SPRINGFIELD — Stable state funding over the last two years meant key state employee pension funds didn’t have to sell assets to meet payments in 2013, according to a report released Thursday.

The State Retirement Systems, covering pensions for ex-state employees, judges and lawmakers, withdrew $29.7 million in 2013, down 88 percent from $248.7 million a year earlier, Auditor General William Holland wrote in an annual financial audit of the Illinois State Board of Investment.

The nearly $30 million withdrawal in the fiscal year that ended June 30 is small enough for the Board of Investment to absorb with cash flow, said William Atwood, executive director of the Illinois State Board of Investment, which manages the SRS portfolio.

But when withdrawals hit hundreds of millions of dollars, it means selling assets, such as stocks and bonds, highly liquid securities that make up about 80 percent of the board’s $12.9 billion portfolio, he added.

The bottom line is, the more a pension system has to withdraw from its portfolio, even if it’s paid back down the line, the more taxpayers are going to have to pick up in the future because the money isn’t benefiting from compounded interest.

Atwood said the situation should only improve if recent pension reform legislation holds up.

“Portfolio success is contingent on having assets to invest,” Atwood said. “The main issue in managing a portfolio is, leave as much money in there as possible so it will grow. I think that’s the approach policymakers are taking.”

The state’s five pension systems — including public school teachers and university employees not under the SRS umbrella — are $100 billion in debt, thanks to decades of underfunding by state lawmakers and governors.

But after years of debate, Gov. Pat Quinn signed into law a repair plan that cuts benefits to pensioners but reduces their contribution and includes measures to ensure the state lives up to its future obligations.
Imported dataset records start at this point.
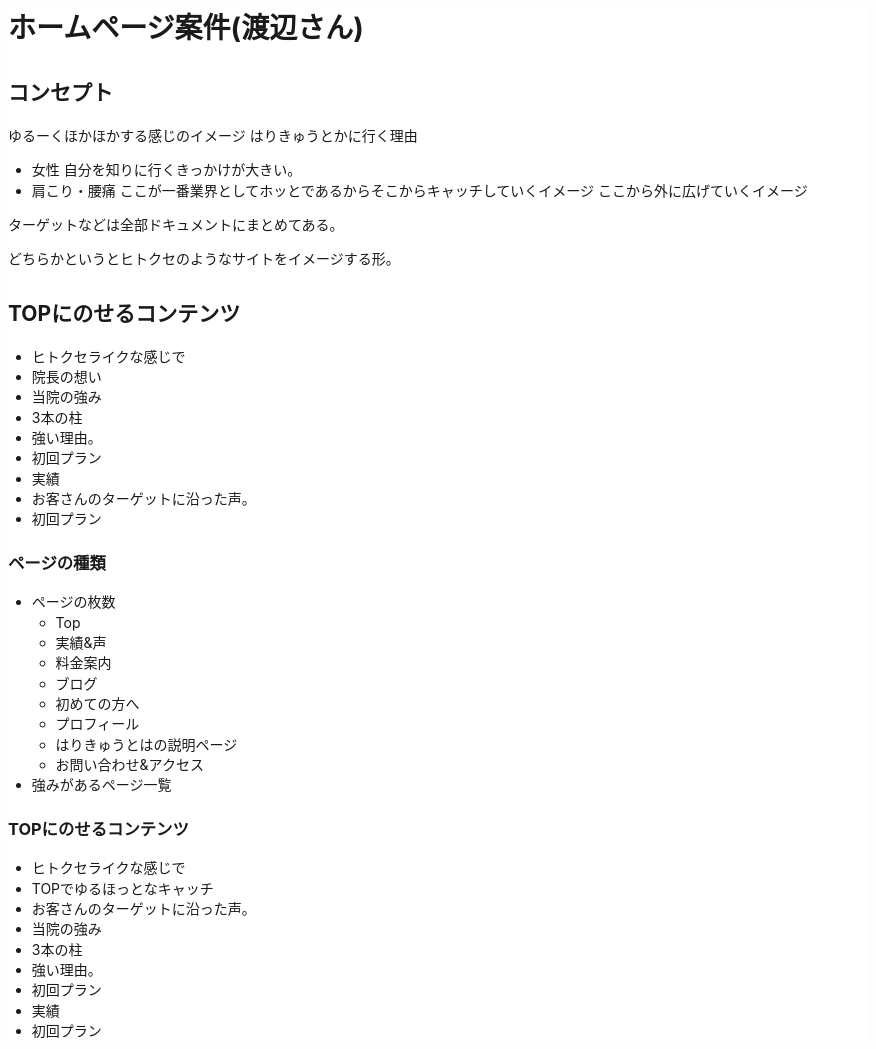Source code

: # ホームページ案件(渡辺さん)

## コンセプト
ゆるーくほかほかする感じのイメージ
はりきゅうとかに行く理由
* 女性
自分を知りに行くきっかけが大きい。
* 肩こり・腰痛
ここが一番業界としてホッとであるからそこからキャッチしていくイメージ
ここから外に広げていくイメージ

ターゲットなどは全部ドキュメントにまとめてある。

どちらかというとヒトクセのようなサイトをイメージする形。


## TOPにのせるコンテンツ
* ヒトクセライクな感じで
* 院長の想い
* 当院の強み
* 3本の柱
* 強い理由。
* 初回プラン
* 実績
* お客さんのターゲットに沿った声。
* 初回プラン

### ページの種類

* ページの枚数
	* Top
	* 実績&声
	* 料金案内
	* ブログ
	* 初めての方へ
	* プロフィール
	* はりきゅうとはの説明ページ
	* お問い合わせ&アクセス 
* 強みがあるページ一覧


### TOPにのせるコンテンツ
* ヒトクセライクな感じで
* TOPでゆるほっとなキャッチ
* お客さんのターゲットに沿った声。 
* 当院の強み
* 3本の柱
* 強い理由。
* 初回プラン
* 実績
* 初回プラン
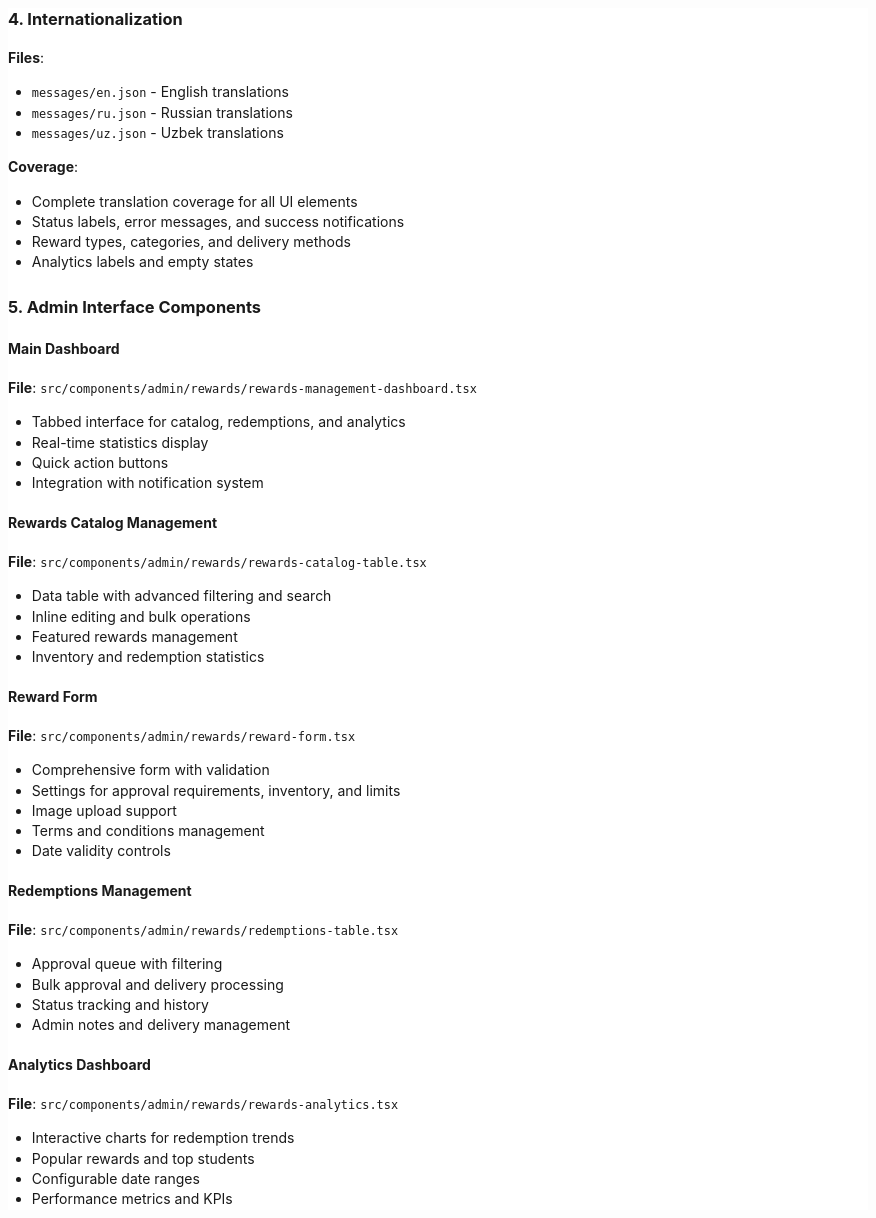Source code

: ### 4. Internationalization

**Files**:
- `messages/en.json` - English translations
- `messages/ru.json` - Russian translations
- `messages/uz.json` - Uzbek translations

**Coverage**:
- Complete translation coverage for all UI elements
- Status labels, error messages, and success notifications
- Reward types, categories, and delivery methods
- Analytics labels and empty states

### 5. Admin Interface Components

#### Main Dashboard
**File**: `src/components/admin/rewards/rewards-management-dashboard.tsx`

- Tabbed interface for catalog, redemptions, and analytics
- Real-time statistics display
- Quick action buttons
- Integration with notification system

#### Rewards Catalog Management
**File**: `src/components/admin/rewards/rewards-catalog-table.tsx`

- Data table with advanced filtering and search
- Inline editing and bulk operations
- Featured rewards management
- Inventory and redemption statistics

#### Reward Form
**File**: `src/components/admin/rewards/reward-form.tsx`

- Comprehensive form with validation
- Settings for approval requirements, inventory, and limits
- Image upload support
- Terms and conditions management
- Date validity controls

#### Redemptions Management
**File**: `src/components/admin/rewards/redemptions-table.tsx`

- Approval queue with filtering
- Bulk approval and delivery processing
- Status tracking and history
- Admin notes and delivery management

#### Analytics Dashboard
**File**: `src/components/admin/rewards/rewards-analytics.tsx`

- Interactive charts for redemption trends
- Popular rewards and top students
- Configurable date ranges
- Performance metrics and KPIs
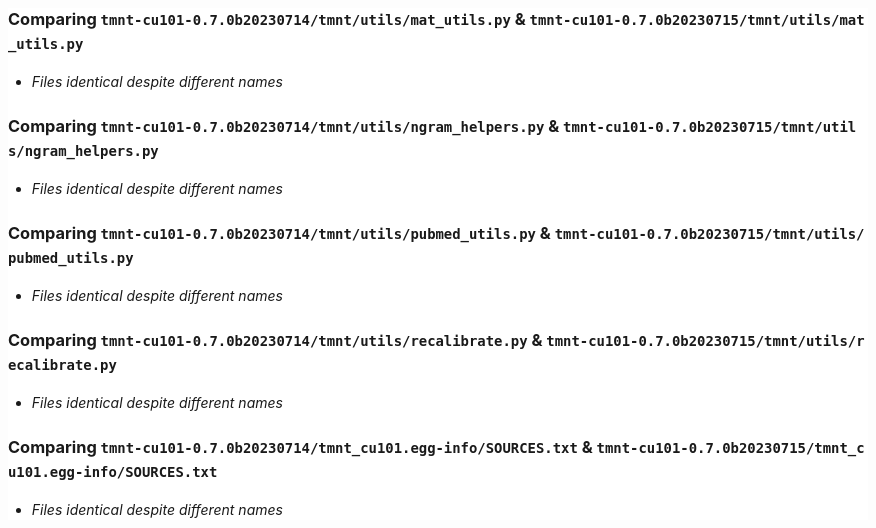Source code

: ### Comparing `tmnt-cu101-0.7.0b20230714/tmnt/utils/mat_utils.py` & `tmnt-cu101-0.7.0b20230715/tmnt/utils/mat_utils.py`

 * *Files identical despite different names*

### Comparing `tmnt-cu101-0.7.0b20230714/tmnt/utils/ngram_helpers.py` & `tmnt-cu101-0.7.0b20230715/tmnt/utils/ngram_helpers.py`

 * *Files identical despite different names*

### Comparing `tmnt-cu101-0.7.0b20230714/tmnt/utils/pubmed_utils.py` & `tmnt-cu101-0.7.0b20230715/tmnt/utils/pubmed_utils.py`

 * *Files identical despite different names*

### Comparing `tmnt-cu101-0.7.0b20230714/tmnt/utils/recalibrate.py` & `tmnt-cu101-0.7.0b20230715/tmnt/utils/recalibrate.py`

 * *Files identical despite different names*

### Comparing `tmnt-cu101-0.7.0b20230714/tmnt_cu101.egg-info/SOURCES.txt` & `tmnt-cu101-0.7.0b20230715/tmnt_cu101.egg-info/SOURCES.txt`

 * *Files identical despite different names*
However, public employee unions have threatened to file a lawsuit claiming the law is unconstitutional.

Adding to the brighter landscape is an improved economy and market. The Board of Investment’s portfolio is up 14 percent from $11.3 billion a year earlier.

The state’s largest pension fund, the Teachers’ Retirement System, has seen improvement in its portfolio as well, sitting at just under $41 billion this fall, spokesman Dave Urbanek said.

That’s lower than the 2007 total but up 44 percent from a recent low of $28.5 billion in 2009.

The improvement hasn’t spared the teachers’ system from selling assets. It has routinely sold more than $1 billion a year since 2005, Urbanek said, topping out at $2.8 billion in 2011 because of short state funding and reverberations of the 2008 economic downturn.

“We get cash from the state contribution,” Urbanek said. “If it’s not there, we have to sell assets to get cash. When the economy is bad, we have to sell more.”